Assignment.
Using the data below, return every line that holds the word "output".

Records from a dataset
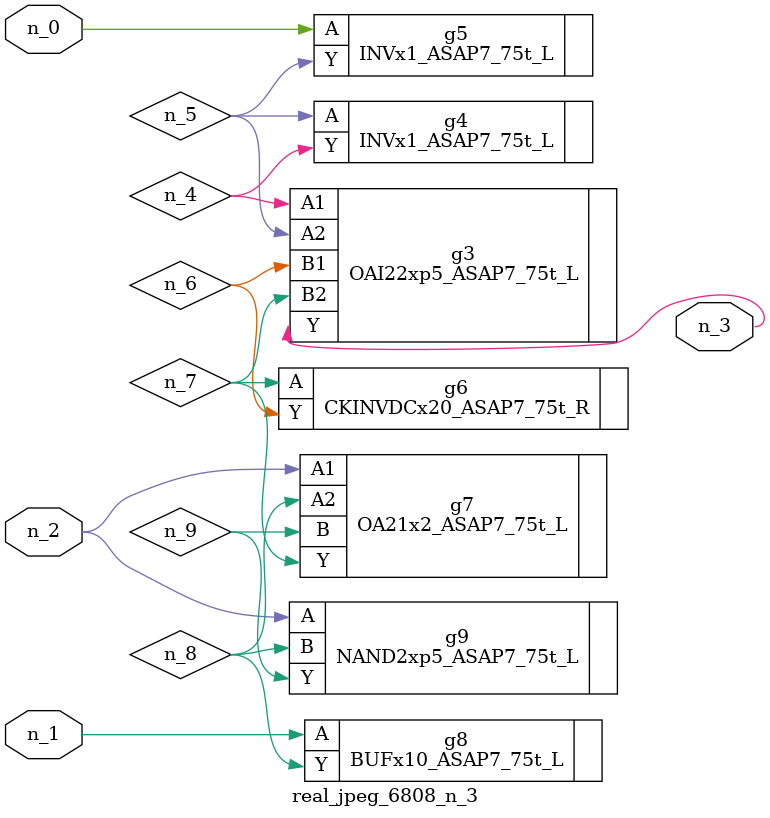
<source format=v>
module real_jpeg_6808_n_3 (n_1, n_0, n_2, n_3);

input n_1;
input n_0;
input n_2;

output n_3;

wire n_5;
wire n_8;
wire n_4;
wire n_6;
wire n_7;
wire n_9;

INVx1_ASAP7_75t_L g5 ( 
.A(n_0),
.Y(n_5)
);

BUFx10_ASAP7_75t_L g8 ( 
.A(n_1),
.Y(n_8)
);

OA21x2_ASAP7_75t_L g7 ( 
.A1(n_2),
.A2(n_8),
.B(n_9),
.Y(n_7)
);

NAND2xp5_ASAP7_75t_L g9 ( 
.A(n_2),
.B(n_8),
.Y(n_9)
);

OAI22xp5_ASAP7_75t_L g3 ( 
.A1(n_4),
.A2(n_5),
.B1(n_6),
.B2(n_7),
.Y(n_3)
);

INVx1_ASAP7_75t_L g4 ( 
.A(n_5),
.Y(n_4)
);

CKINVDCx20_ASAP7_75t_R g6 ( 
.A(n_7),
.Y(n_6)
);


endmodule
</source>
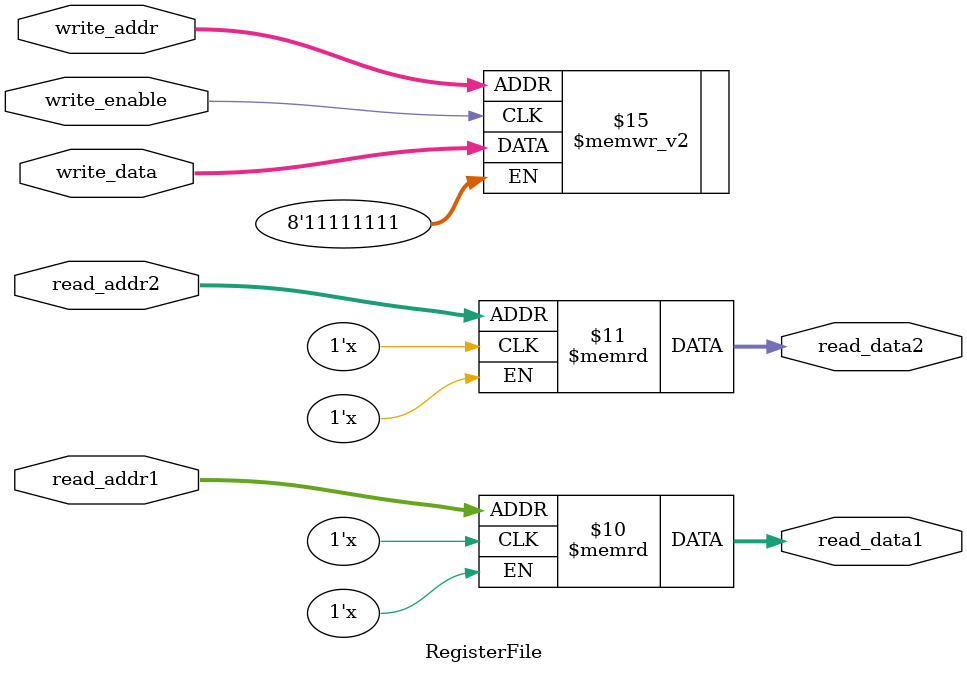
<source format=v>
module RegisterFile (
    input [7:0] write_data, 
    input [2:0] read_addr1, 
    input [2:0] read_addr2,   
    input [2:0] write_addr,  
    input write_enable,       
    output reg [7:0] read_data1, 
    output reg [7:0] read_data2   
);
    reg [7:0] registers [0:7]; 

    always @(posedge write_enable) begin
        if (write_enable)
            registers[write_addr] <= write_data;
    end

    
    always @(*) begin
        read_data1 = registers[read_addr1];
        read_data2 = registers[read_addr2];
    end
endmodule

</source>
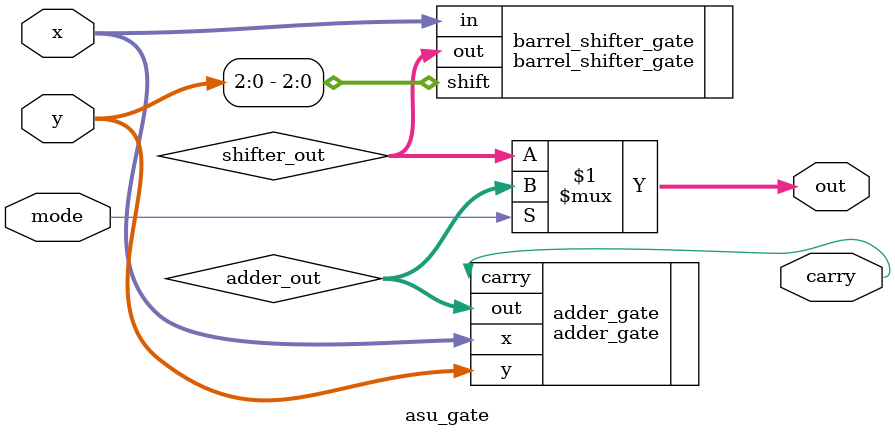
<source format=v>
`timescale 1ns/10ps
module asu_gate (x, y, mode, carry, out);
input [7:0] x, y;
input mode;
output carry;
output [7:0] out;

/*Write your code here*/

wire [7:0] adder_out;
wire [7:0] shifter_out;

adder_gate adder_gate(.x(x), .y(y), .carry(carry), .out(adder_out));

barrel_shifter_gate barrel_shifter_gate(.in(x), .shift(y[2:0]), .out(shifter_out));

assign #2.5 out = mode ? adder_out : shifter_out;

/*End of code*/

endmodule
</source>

Your response.
output n_3;
    output reg [7:0] read_data1, 
    output reg [7:0] read_data2   
output carry;
output [7:0] out;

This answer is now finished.